The pain peals more with the word – HARGIZ. You feel a silent sob when KK sings “par hum wafaaaa..”
and an exhausting helplessness in “kar na sake..”
Second line is even more grievous..
“Hum ko milie.. uski sazaa…
hum jo khataa… kar na sake.”
That hum by chorus lifts the sadness in the air. But soon gushes back those weird chants which has hardly anything to do with the mood of the song! And how convincingly it flows throughout the song without affecting the emotions depicted in lyrics!! Who else could even think so??! Lord Pancham creates here an unprecedented, unexplored, mystic world of melody wherein all such contradictions blooming on same span making it ethereal and eternal.
For the first interlude, besides chorus, R.D.Burman has used some wonderful percussions synced with thumping tribal chants. Calm notes of synthesiser wind it all up. A single strum on guitar and 3 words all alone in Kishore’s voice.. “kitnee akeli thi woh..” feel of stark loneliness piercing straight. Can you imagine any other way to make it more poignant?
“kitnee akeli thi woh.. raahen hum jin par..
Ab tak akele chalte rahe..”
No. His pained eyes are not welling but gazing far back somewhere reluctantly.. Dharmendra has done a stupifying job by doing nothing!
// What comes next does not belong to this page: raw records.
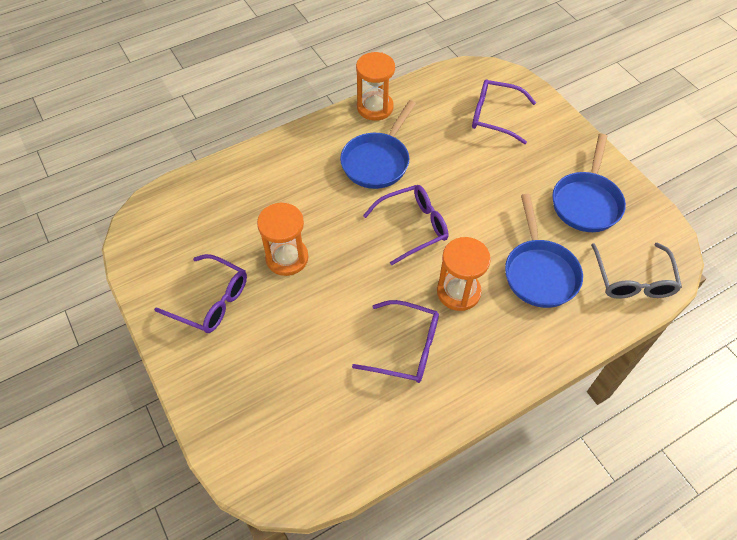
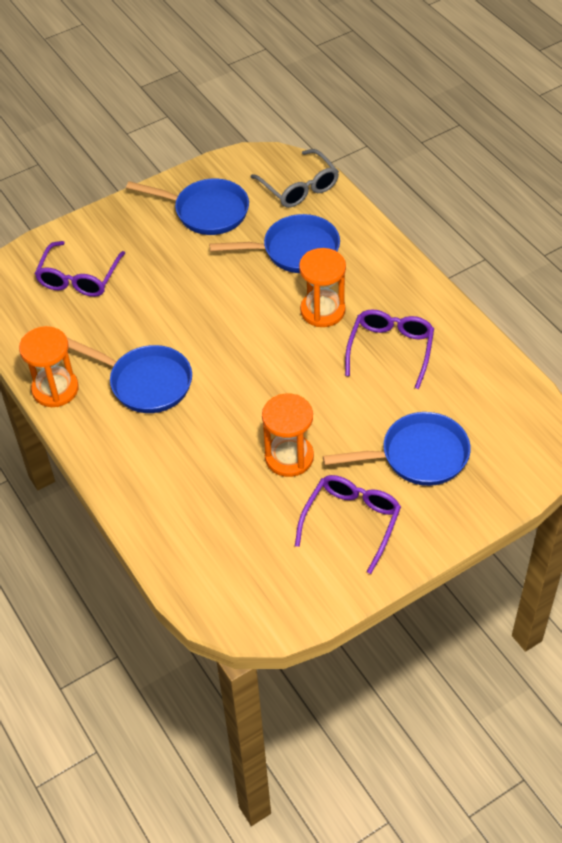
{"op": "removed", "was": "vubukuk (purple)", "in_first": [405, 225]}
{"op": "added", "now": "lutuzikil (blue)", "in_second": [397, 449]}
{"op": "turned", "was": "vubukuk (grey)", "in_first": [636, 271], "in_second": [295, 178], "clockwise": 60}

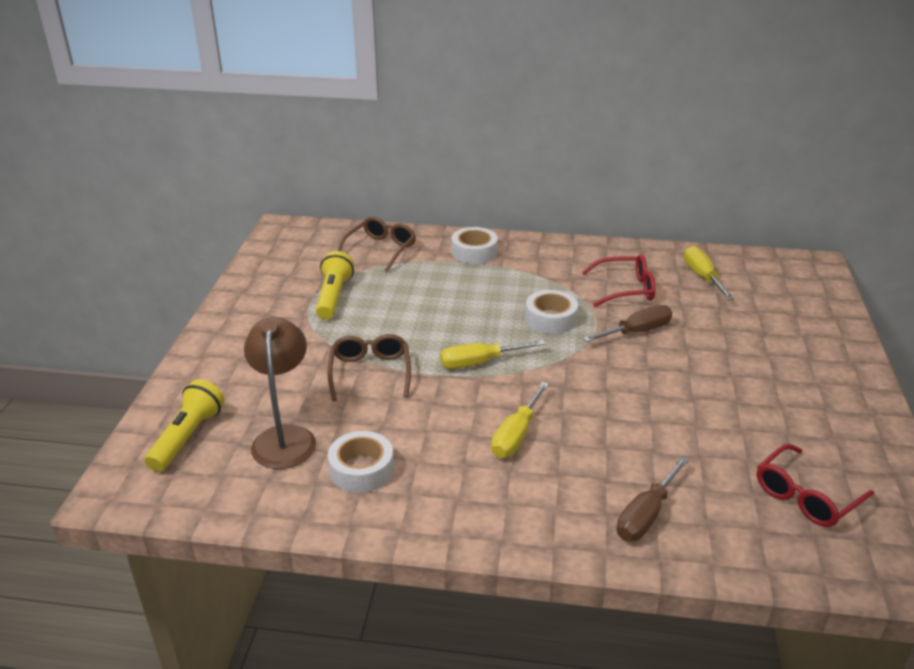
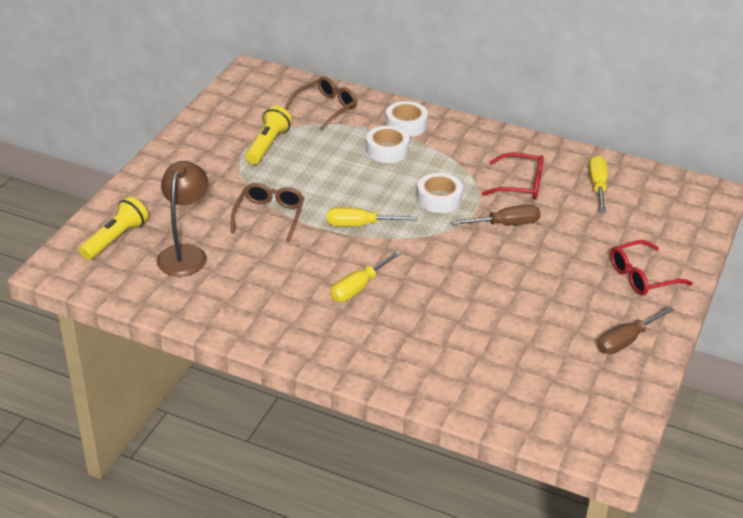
{"op": "moved", "was": "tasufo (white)", "in_first": [361, 462], "in_second": [387, 144]}
{"op": "moved", "was": "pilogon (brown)", "in_first": [653, 498], "in_second": [635, 330]}
{"op": "moved", "was": "vubukuk (red)", "in_first": [815, 485], "in_second": [651, 267]}

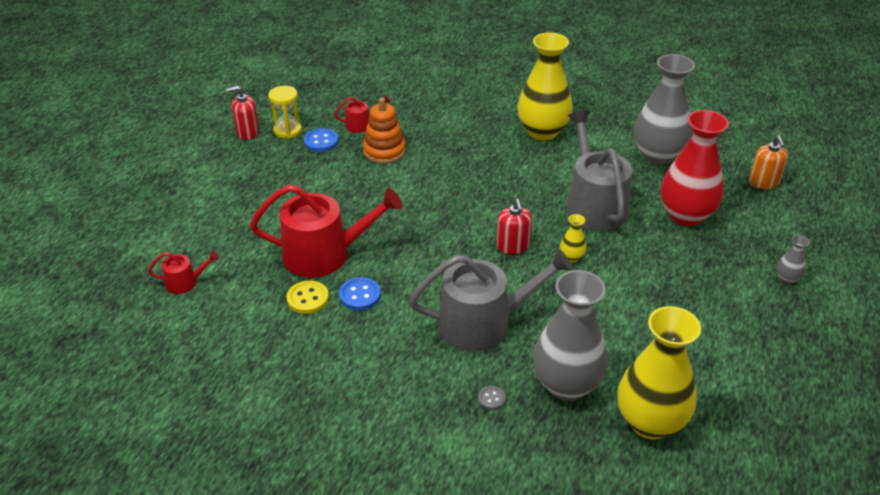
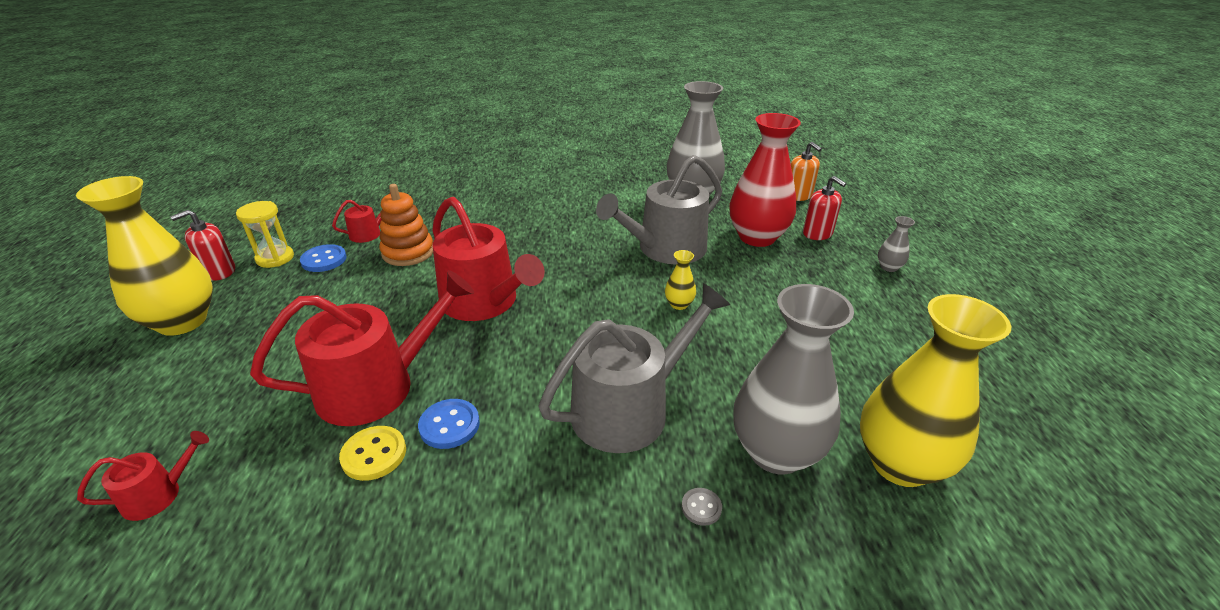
{"op": "added", "now": "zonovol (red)", "in_second": [488, 259]}
{"op": "moved", "was": "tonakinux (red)", "in_first": [514, 227], "in_second": [824, 208]}
{"op": "moved", "was": "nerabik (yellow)", "in_first": [545, 86], "in_second": [144, 256]}
{"op": "turned", "was": "zonovol (grey)", "in_first": [599, 170], "in_second": [659, 210], "clockwise": -90}

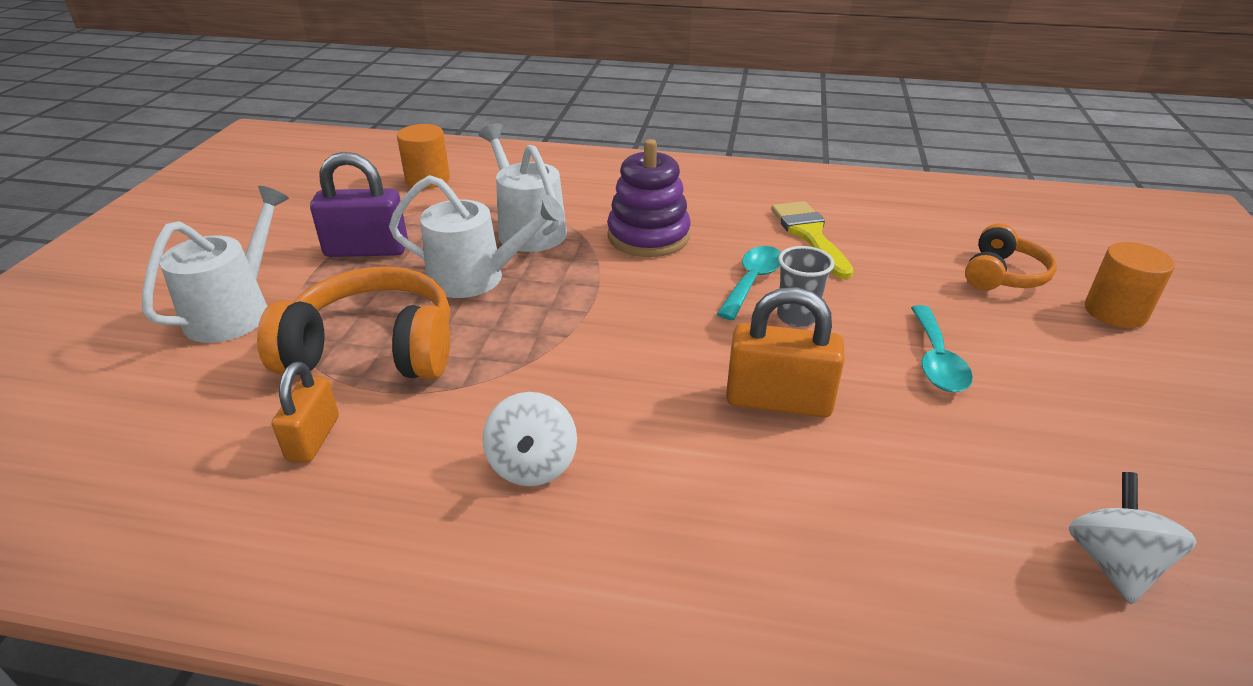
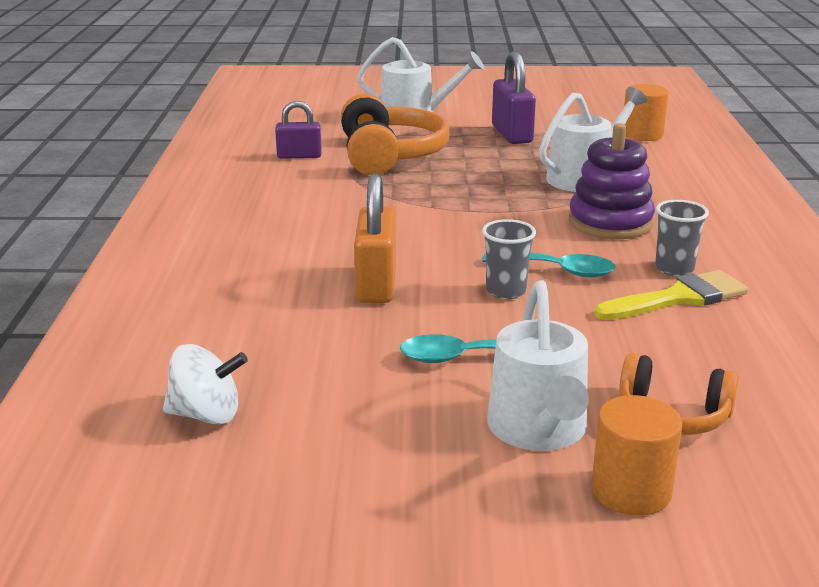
{"op": "removed", "was": "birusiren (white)", "in_first": [529, 439]}
{"op": "added", "now": "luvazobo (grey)", "in_second": [682, 238]}
{"op": "moved", "was": "zonovol (white)", "in_first": [477, 236], "in_second": [538, 365]}
{"op": "recoloured", "was": "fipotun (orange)", "now": "fipotun (purple)", "in_first": [305, 412], "in_second": [298, 130]}

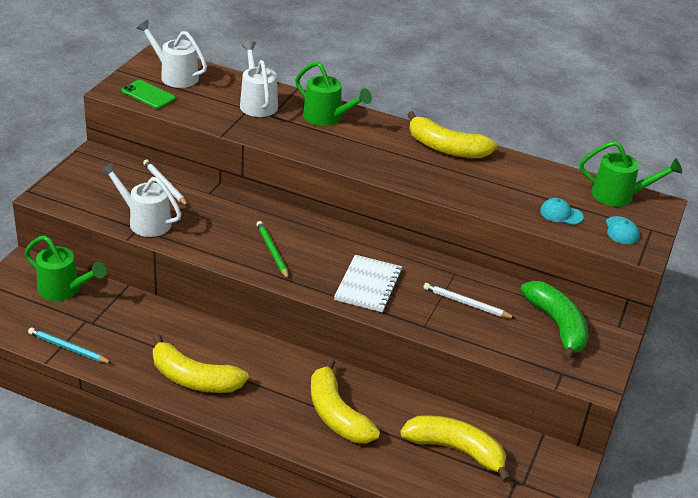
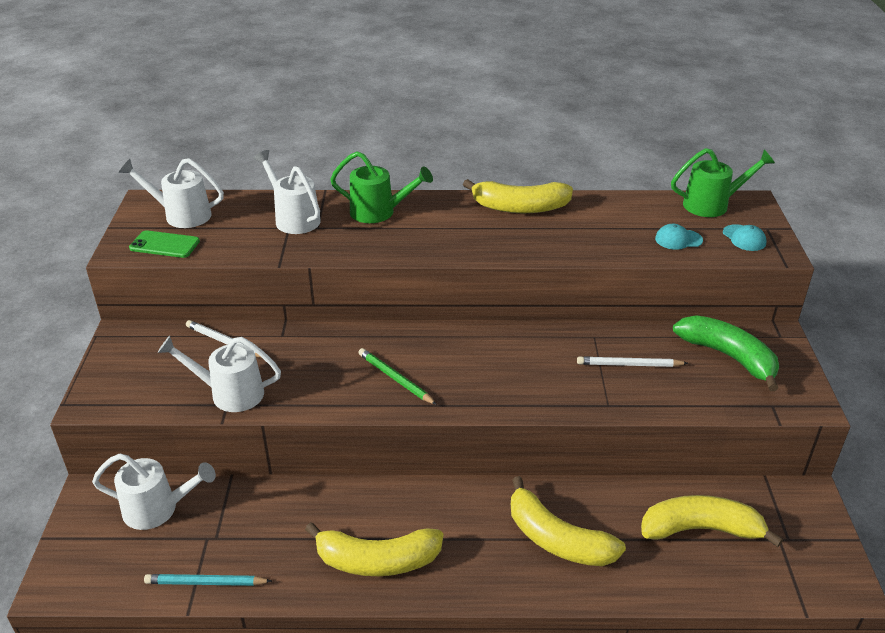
{"op": "removed", "was": "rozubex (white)", "in_first": [368, 284]}
{"op": "recoloured", "was": "zonovol (green)", "now": "zonovol (white)", "in_first": [65, 268], "in_second": [154, 492]}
That lonesome lamp burning just besides him reveals his condition – a fancy glass outside covering a scorching fire inside..
Tujh se bichhad ke bhi.. o bekhabar..
tere hi ghum mein.. jalte rahe..
Guitar, bongo and subtle sound of violins make it more and more numbing. None except those mourn-like hums respond when his groans,
“Tune kiya jo shiqva..
hum woh gilaa kar na sake..”.
In second interlude too, chorus and percussions sing the same mismatched saga. Some wierd notes from synth matching tribal figures on screen, striking sticks on dhols, a beautiful bass flute flowing with rising sound of violins. Nothing comes to help Kishore Kumar and lyrics except those violins soaring like an unresting pang. Perhaps it depicts his situation more effectively. He is standing there all alone where just none is able to understand his words(pain). No one cares. None who shares.
“Tumne jo dekha-suna sach tha magar..
Kitna tha sach ye Kis ko pataa..
Jane tumhe maine koi dhokha diya..
Jane tumhe koi dhokha hua.. “
Nothing to explain. Nothing to complain. Nothing to blame.. just saying,
“is pyaar mein.. sach-jhooth ka..
tum faisala.. kar na sake..”
You could have done. You didn’t.
Song completes with the same weird chants and same sound of flames coming from burning fire lights. And still, here no sound is coming from all those fire lights burning inside him and no water even from his own eyes to blow them out..
But he has R.D.Burman, Anand Bakshi and Kishore Kumar and finally that fire gets its way out and all his pain floats along with this mourning melody.